Farm Progress

Court overturns order blocking RR sugar beets

A three-judge panel of the Ninth Circuit Court of Appeals in San Francisco overturned a preliminary injunction that mandated destruction of Roundup Ready (RR) sugar beets planted under USDA permits.The court concluded that the challengers had failed to demonstrate irreparable harm from allowing stecklings (seedlings) that the court described as “juvenile sugar beets” to be grown.

March 7, 2011

2 Min Read

A three-judge panel of the Ninth Circuit Court of Appeals in San Francisco overturned a preliminary injunction that mandated destruction of Roundup Ready (RR) sugar beets planted under USDA permits. The court concluded that the challengers had failed to demonstrate irreparable harm from allowing stecklings (seedlings) that the court described as “juvenile sugar beets” to be grown.

“Plaintiffs give us little reason not to defer to APHIS’s technical expertise and judgments on this score,” Judge Sidney Thomas wrote in the court’s opinion. Although this decision is a small part of a larger litigation, it is a major setback for the coalition of biotechnology critics and organic activists that have found a legal strategy to delay the regulatory approval of transgenic crops in US agriculture. These legal tactics by groups such as Earthjustice and the Center for Food Safety have 1) impeded farmers who want to plant biotech alfalfa and sugar beets and 2) run up large legal costs for USDA, the Justice Dept. and the cooperatives that helped Monsanto develop the alfalfa and have been processing and marketing the beets.

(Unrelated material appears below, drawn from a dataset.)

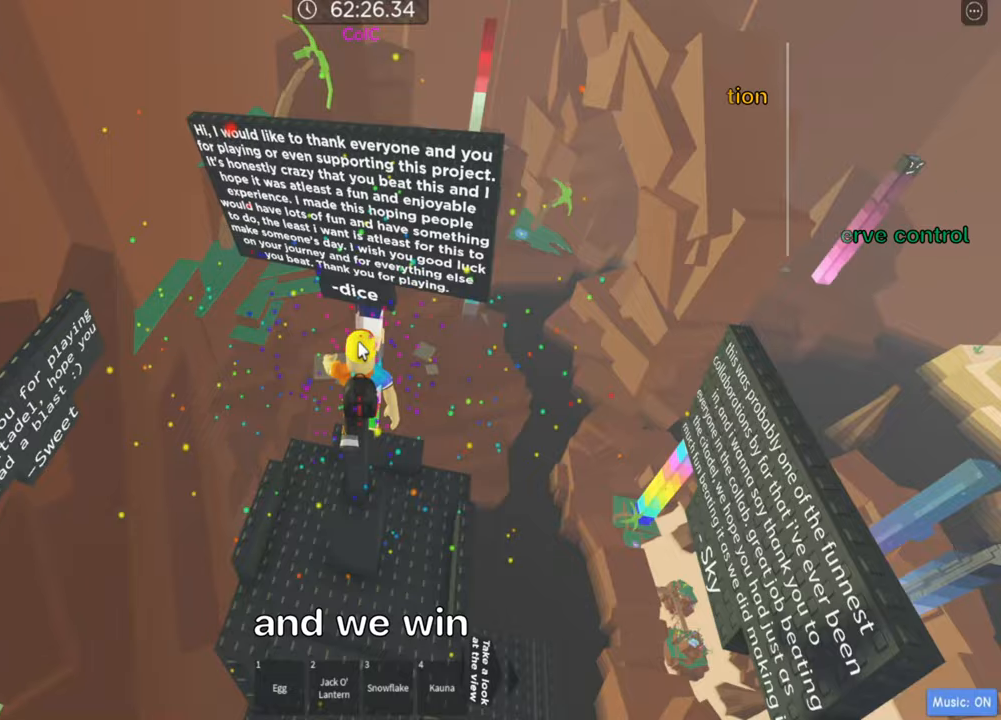
{"keys": [], "events": []}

The court concluded that the challengers failed to show that the stecklings “present a possibility, much less a likelihood, of genetic contamination or other irreparable harm” but instead the “undisputed evidence indicates that the stecklings pose a negligible risk.” The permits prohibit flowering or pollination. The Animal & Plant Health Inspection Service (APHIS) has permitted more than 100 confined field releases of Roundup Ready sugar beets with no known “loss of confinement.” The Supreme Court’s decision last year in a related Monsanto case warned against granting injunctions where APHIS’s action is “sufficiently limited” and where “the risk of gene flow to [plaintiffs’] crops could be virtually nonexistent.” This court ruling appears to heed the high court warning.

The ruling does not change the 2008 suit that persuaded the lower court to require APHIS to do an environmental impact statement rather than a less exhaustive environmental assessment before clearing the beets for commercial use. USDA announced on Feb. 4 that it would allow planting to resume under controlled conditions.

“The decision will be immediately challenged in court by a coalition of farmers and conservation groups: the Center for Food Safety, Organic Seed Alliance, High Mowing Organic Seeds and the Sierra Club,” the anti-biotech coalition said.